La vérité, c’est que les projets de fusions qui nourrissent sa hiérarchie sont souvent tirés par les cheveux. Quand les stagiaires passent leurs journées à remplir des tableurs de chiffres et de graphiques, les types placés juste au-dessus s’angoissent pour trouver l’idée du siècle. C’est là que la bât blesse, car souvent, 1 + 1 n’est pas égal à 3, ni même à 2. Si Coca investit dans l’aluminium, vu sa consommation de canettes, tout va bien, 1 + 1 égale 2, voire 2 et demi. Mais quand un géant du maïs rachète une start-up en physique moléculaire transgénique, c’est moins évident. Mais qu’importe, quand les ennuis débarqueront, le banquier responsable de l’opération sera déjà loin.
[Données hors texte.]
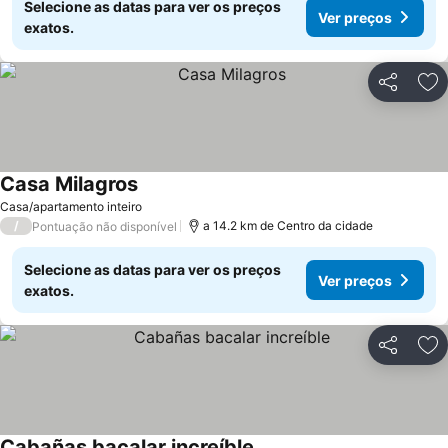
Selecione as datas para ver os preços
Ver preços
exatos.
Partilhar
Ad
Casa Milagros
Ver preços
Casa/apartamento inteiro
/
a 14.2 km de Centro da cidade
Pontuação não disponível
Selecione as datas para ver os preços
Ver preços
exatos.
Partilhar
Ad
Cabañas bacalar increíble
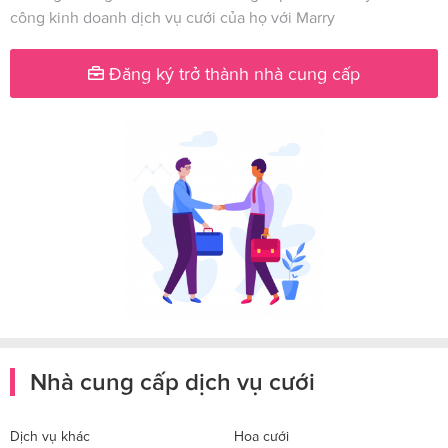
công kinh doanh dịch vụ cưới của họ với Marry
Đăng ký trở thành nhà cung cấp
Nhà cung cấp dịch vụ cưới
Dịch vụ khác
Hoa cưới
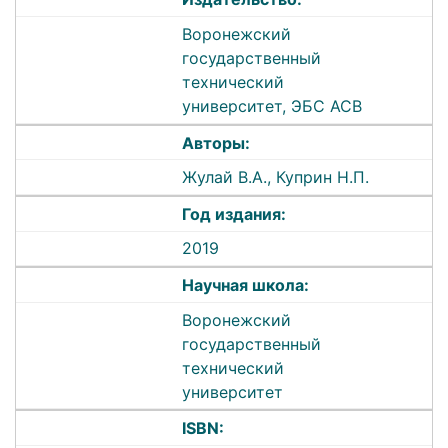
Воронежский
государственный
технический
университет, ЭБС АСВ
Авторы:
Жулай В.А., Куприн Н.П.
Год издания:
2019
Научная школа:
Воронежский
государственный
технический
университет
ISBN:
Ce qui compte, ce sont les deals. Ceux qui se font ou pas. Le sésame ? « Done deal ! », c’est-à-dire « c’est fait, contrat signé ! ». Qui se souvient alors, dans l’euphorie de la nouvelle stratégie, que derrière la caverne se cachent souvent les quarante voleurs ?

Charmant et cultivé, il reconnaît lui-même qu’un Français éduqué aux techniques américaines sera le mieux placé pour faire la synthèse de la « task force« , l’énergie à l’américaine, avec la « french touch« , le petit supplément d’âme hexagonal.

– On est là pour rattraper tes conneries, reprend Donovan. La une de la presse, c’était pas l’idée du siècle ! Si tu veux étaler en public tes affaires de moeurs, il y a d’autres institutions pour ça. Le FMI par exemple !

Un grand merci aux Éditions Albin Michel pour m’avoir offert l’opportunité de découvrir ce livre.